В городе, конечно же, Адама не услышали, хотя многие жители Шумска не спали в эту ночь, в этот час.
Не спал Пупейко, продолжавший праздновать юбилей, развлекавший в этот час своих гостей схваткой бойцовских терьеров. Не спал Воробьев, которого Пупейко не пригласил на юбилей. "Вот она, судьба журналиста..."- мучился Воробьев на жесткой от бессонницы постели. Рядом с ним храпела мужским храпом жена. Воробьев смотрел-смотрел на храпящую жену, а потом взял да и вцепился ей в глотку, молча стараясь задушить ее. Жена проснулась и, тоже молча, оторвала его руки от шеи, ударила коленкой в живот.

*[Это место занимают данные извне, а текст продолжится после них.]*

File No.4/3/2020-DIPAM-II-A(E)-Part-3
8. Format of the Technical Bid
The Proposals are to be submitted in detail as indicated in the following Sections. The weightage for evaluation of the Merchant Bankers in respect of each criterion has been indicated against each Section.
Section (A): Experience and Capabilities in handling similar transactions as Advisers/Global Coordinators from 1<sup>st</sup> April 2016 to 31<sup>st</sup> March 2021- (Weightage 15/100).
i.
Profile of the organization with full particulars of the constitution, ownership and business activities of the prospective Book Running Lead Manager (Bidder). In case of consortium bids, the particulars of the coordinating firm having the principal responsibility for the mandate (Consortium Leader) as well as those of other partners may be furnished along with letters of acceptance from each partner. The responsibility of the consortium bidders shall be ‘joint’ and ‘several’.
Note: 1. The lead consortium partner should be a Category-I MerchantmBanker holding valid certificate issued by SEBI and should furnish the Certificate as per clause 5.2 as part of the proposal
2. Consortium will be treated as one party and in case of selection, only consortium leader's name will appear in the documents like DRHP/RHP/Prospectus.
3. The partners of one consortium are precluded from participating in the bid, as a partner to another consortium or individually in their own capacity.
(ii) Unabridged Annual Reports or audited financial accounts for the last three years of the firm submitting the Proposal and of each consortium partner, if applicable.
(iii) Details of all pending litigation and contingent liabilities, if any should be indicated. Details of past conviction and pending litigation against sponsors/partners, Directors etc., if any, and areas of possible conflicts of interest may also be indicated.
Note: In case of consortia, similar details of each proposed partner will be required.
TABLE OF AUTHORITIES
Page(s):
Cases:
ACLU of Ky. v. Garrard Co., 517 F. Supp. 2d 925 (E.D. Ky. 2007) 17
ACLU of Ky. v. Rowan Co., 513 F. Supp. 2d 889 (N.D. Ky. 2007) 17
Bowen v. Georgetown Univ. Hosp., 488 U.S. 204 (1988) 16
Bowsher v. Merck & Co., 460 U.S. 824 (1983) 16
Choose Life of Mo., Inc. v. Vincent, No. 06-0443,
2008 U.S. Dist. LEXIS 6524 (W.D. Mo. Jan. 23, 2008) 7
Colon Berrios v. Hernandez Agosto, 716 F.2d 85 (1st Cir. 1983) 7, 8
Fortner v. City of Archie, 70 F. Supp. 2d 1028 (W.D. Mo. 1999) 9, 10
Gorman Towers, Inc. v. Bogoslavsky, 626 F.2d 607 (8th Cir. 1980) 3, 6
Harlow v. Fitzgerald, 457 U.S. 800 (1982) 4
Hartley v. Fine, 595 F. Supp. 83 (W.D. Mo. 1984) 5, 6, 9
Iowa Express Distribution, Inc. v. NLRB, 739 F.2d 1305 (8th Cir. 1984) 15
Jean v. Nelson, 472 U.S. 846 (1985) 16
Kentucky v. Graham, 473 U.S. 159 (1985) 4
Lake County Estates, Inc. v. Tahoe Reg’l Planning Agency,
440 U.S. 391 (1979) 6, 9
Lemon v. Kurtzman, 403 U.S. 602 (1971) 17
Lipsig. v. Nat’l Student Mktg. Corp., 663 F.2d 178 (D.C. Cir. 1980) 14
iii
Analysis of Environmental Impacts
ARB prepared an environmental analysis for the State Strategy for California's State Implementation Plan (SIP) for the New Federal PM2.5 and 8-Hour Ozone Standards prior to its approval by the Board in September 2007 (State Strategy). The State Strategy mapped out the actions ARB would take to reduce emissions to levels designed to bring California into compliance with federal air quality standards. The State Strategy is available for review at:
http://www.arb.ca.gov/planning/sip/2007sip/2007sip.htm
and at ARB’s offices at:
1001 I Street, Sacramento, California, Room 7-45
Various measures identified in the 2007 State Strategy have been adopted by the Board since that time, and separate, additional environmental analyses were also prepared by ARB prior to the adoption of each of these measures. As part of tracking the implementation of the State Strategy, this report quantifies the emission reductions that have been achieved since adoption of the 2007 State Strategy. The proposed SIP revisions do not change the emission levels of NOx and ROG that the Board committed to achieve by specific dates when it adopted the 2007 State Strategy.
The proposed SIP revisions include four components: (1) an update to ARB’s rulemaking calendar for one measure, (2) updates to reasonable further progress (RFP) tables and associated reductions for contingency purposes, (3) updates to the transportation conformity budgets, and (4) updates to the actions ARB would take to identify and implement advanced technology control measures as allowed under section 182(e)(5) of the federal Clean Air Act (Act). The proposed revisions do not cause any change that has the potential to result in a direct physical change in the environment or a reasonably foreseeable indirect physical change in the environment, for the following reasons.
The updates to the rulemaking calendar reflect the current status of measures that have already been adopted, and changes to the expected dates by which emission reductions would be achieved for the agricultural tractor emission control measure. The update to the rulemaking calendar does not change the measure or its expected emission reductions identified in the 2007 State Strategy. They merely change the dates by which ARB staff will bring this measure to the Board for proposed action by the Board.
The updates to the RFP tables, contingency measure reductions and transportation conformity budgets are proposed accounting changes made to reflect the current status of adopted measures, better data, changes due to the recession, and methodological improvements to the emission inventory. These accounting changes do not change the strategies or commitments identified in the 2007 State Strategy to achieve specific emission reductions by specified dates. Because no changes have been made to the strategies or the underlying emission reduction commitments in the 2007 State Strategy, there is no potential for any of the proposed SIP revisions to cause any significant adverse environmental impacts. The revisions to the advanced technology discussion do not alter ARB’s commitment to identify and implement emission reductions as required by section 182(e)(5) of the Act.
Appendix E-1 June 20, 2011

Инесса Павловна, разбуженная громом, не могла заснуть даже от снотворных таблеток. Ей было тревожно, беспокойно, хотелось что-то сделать. Она взяла бритву, которой срезала мозоли на ногах, достала колбасу из холодильника и со сладострастной руганью покромсала ее на мелкие кусочки. Лишь после этого она смогла спокойно заснуть.